The second image also loads fine, but it is downloaded every time the page is requested. It is never cached. It uses a special java servlet to handle what we call static content:
<servlet>
<servlet-name>staticFileServlet</servlet-name>
<servlet-class>com.company.web.file.StaticFileServlet</servlet-class>
</servlet>
<servlet-mapping>
<servlet-name>staticFileServlet</servlet-name>
<url-pattern>/static/*</url-pattern>
</servlet-mapping>
This servlet searches the computer's disk for the folder C://images/
for a file called image1
and serves it by writing those bytes to the response, while also heading a content-type header to the response (so the browser knows what kind of file it is receiving).
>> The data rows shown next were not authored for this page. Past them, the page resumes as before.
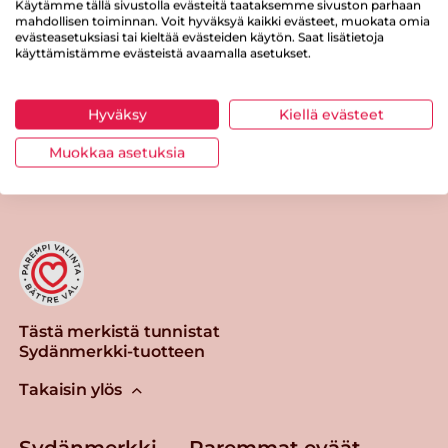
Käytämme tällä sivustolla evästeitä taataksemme sivuston parhaan
mahdollisen toiminnan. Voit hyväksyä kaikki evästeet, muokata omia
Suolaa
1 g
evästeasetuksiasi tai kieltää evästeiden käytön. Saat lisätietoja
käyttämistämme evästeistä avaamalla asetukset.
Hyväksy
Kiellä evästeet
Tulosta sivu
Jaa tuote
Muokkaa asetuksia
Tästä merkistä tunnistat
Sydänmerkki-tuotteen
Takaisin ylös
Sydänmerkki — Paremmat eväät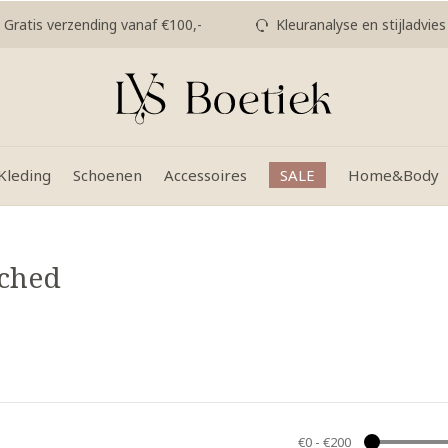
Gratis verzending vanaf €100,-
Kleuranalyse en stijladvies
Kleding
Schoenen
Accessoires
SALE
Home&Body
ached
€0
-
€200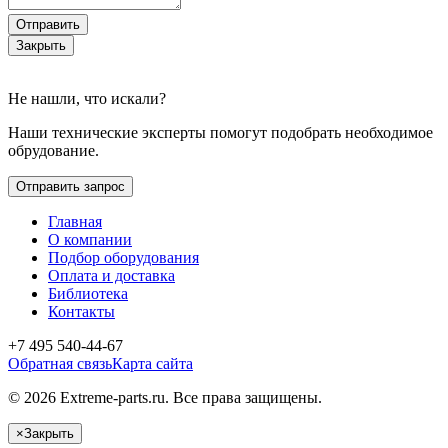
Отправить
Закрыть
Не нашли, что искали?
Наши технические эксперты помогут подобрать необходимое
обрудование.
Отправить запрос
Главная
О компании
Подбор оборудования
Оплата и доставка
Библиотека
Контакты
+7 495 540-44-67
Обратная связь
Карта сайта
© 2026 Extreme-parts.ru. Все права защищены.
×
Закрыть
I think I might have to add additional headers to explain the browser that this content should be cached. Can the Cache-control
header help me here? However, I thought browsers were smart enough to cache requests regardless of what headers I (don't) use.
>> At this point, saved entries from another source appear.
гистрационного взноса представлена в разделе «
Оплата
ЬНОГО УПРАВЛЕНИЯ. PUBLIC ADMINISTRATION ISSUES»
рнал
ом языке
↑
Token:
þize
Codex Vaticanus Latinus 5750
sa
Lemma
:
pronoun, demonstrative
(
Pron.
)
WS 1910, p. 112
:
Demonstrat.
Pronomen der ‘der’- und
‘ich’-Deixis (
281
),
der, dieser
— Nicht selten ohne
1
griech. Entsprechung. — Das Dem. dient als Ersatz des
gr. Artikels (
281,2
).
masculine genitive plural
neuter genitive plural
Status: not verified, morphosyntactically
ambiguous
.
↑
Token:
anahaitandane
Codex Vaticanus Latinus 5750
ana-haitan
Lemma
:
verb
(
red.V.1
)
Here are the response headers for an image that is succesfully cached (served by being the war file)
Accept-Ranges:bytes
Content-Length:354
Content-Type:image/gif
Date:Mon, 04 Jan 2016 09:43:42 GMT
ETag:W/"354-1449227028000"
Last-Modified:Fri, 04 Dec 2015 11:03:48 GMT
Server:Apache-Coyote/1.1
Here is an example of an image that is served by the servlet and isn't cached:
Cache-Control:max-age:864000
Content-Type:image/jpeg
Date:Mon, 04 Jan 2016 13:59:04 GMT
Server:Apache-Coyote/1.1
Transfer-Encoding:chunked
EDIT: my files are behind an SSL connection, which could cause the deny of caching. However, I'm certain it is not the server denying this caching because
- It is caching some images.
- There no headers (pregma, etag, cache-control...) set on the response.
Does google chrome automatically refuse caching from (some) ssl connections?